According to the recent messaging of many players in the data space, self-service analytics is the next-big-thing in the data space, the end-users want it, and the organizations should acquire as quickly as possible the technologies needed to deliver it.
I beg to differ on the starting assumption: no matter the definition of “self-service analytics” adopted, there are many, what the business users really want is access to the information contained in the organization’s data in a time-frame that makes said information usable to drive a business decision.
The definition of “self-service analytics” is not standardized and this can cause misunderstandings when discussing the subject.
The spectrum goes from a relatively conservative “self-service reporting capability”, where the data is integrated by the IT team (for example Gartner‘s and usually the BI tool vendors’), to a more modern “data-mesh-enabled self-service-everything-data” where simpler-to-use tools and standard interfaces are made available and allow the end-users to integrate the data as they deem appropriate without having to wait for the IT team to perform the task (TDWI‘s and Snowflake‘s definitions leans more in this direction).
Self-service analytics, in the modern definition, today might the best way to get to the desired timely insights from data given the current technological and organizational landscapes (i.e. without waiting a few months for the IT data integration process to complete).
“Best today” is not synonymous with “great” and I believe that a generalized shift of the end-users toward modern self-service analytics should not be advocated.
Organizations should keep investing toward a truly integrated data landscape.
The fact that data self-help can now be performed using big data technologies in a cloud environment doesn’t make the practice substantially different, in terms of risks, from the Excel-based “spread-marts” of the past.

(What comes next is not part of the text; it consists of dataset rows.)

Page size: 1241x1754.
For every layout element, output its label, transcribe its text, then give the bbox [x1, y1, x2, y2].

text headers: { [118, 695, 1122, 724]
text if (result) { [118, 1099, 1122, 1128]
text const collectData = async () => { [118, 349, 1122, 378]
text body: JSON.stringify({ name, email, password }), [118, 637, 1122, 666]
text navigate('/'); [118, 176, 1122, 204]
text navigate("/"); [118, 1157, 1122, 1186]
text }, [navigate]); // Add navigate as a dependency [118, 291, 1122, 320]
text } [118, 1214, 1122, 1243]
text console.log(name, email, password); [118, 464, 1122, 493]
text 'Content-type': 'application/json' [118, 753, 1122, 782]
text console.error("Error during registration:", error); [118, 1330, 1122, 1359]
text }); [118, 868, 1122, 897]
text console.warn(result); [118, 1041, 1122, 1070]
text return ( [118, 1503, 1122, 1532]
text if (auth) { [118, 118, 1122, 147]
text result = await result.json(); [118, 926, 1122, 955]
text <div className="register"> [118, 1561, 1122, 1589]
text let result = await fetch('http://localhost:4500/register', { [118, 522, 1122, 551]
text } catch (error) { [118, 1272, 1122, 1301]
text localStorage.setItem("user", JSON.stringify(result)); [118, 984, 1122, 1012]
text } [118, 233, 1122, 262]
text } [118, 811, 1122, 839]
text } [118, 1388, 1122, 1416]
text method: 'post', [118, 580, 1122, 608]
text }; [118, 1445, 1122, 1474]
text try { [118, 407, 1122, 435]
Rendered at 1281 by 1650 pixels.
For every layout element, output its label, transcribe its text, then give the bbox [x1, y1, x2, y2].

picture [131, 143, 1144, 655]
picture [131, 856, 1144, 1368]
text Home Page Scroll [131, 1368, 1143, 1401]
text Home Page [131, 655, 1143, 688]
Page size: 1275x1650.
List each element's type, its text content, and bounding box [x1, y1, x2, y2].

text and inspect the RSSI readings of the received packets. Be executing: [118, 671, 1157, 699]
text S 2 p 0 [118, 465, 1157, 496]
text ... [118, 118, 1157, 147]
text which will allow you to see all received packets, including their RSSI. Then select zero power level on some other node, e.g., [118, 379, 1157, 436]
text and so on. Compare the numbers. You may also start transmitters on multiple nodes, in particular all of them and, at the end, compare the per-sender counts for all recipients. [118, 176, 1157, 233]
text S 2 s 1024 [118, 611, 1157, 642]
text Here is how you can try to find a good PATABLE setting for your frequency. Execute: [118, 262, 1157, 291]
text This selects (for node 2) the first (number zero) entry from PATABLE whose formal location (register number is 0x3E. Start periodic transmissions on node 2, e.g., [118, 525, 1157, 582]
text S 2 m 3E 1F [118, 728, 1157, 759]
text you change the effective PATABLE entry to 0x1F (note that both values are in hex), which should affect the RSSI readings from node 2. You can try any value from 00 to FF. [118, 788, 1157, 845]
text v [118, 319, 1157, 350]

Even with the modern tools it is still possible to have different people label the same way data that is integrated, filtered, and aggregated in different ways at different point in time resulting in siloed, mismatching data marts.
The division of work and specialization is what enabled the standards of living to improve at an increasingly fast pace when humans started to leverage them at scale.
Mass production drove up the quality and volume of goods produced for the unit of time (and money) in exchange for a longer setup time of the production line and a reduced space for customization (“Any customer can have a car painted any colour that he wants so long as it is black” is a famous quote attributed to Henry Ford), but production techniques have evolved over time and, remaining in the car domain, today’s production give us a degree of flexibility in designing our vehicle Ford couldn’t even dream of.
This evolution didn’t completely destroy the demand for artisanal work and custom realizations, but made these realizations the exception rather than standard, and the prices for high-quality, personalized solutions are significantly higher.
When thinking about self-service analytics and data democratization organizations should be careful to properly model the associated sunken costs.
It is easy to quantify the cost of a centralized data modeling and engineering team, but is hard to model the costs of self-service analytics practices.
We should have learned from the experiments with the Hadoop-based data lakes that the apparently cheap schema-on-read approach resulted either in an increase of costs, as multiple people had to figure out the same data integration over and over, or in data swamps that no one wanted or could use.
There is no doubt that self-service analytics is more cost-effective with a proper data mesh (i.e. one where you have real data products and is based on a enterprise-wide domain driven design) than with the first-generation data lakes, but this doesn’t mean that the specialized, factory-like, creation of integrated data (products), that takes longer to build, should be abandoned.
While it’s great that today I could get the material needed to quickly replace the shattered glass of my table delivered at home with a few clicks, without having to lease a small truck and go to the shop like a decade ago, it doesn’t mean that now I should build my own kitchen.
Organizations should strive to have a faster, more flexible, mass production of high-quality insights and augment it, rather than replace it, with an efficient and effective delivery of raw data.
Just like I should buy my next kitchen here again rather than try to build it myself.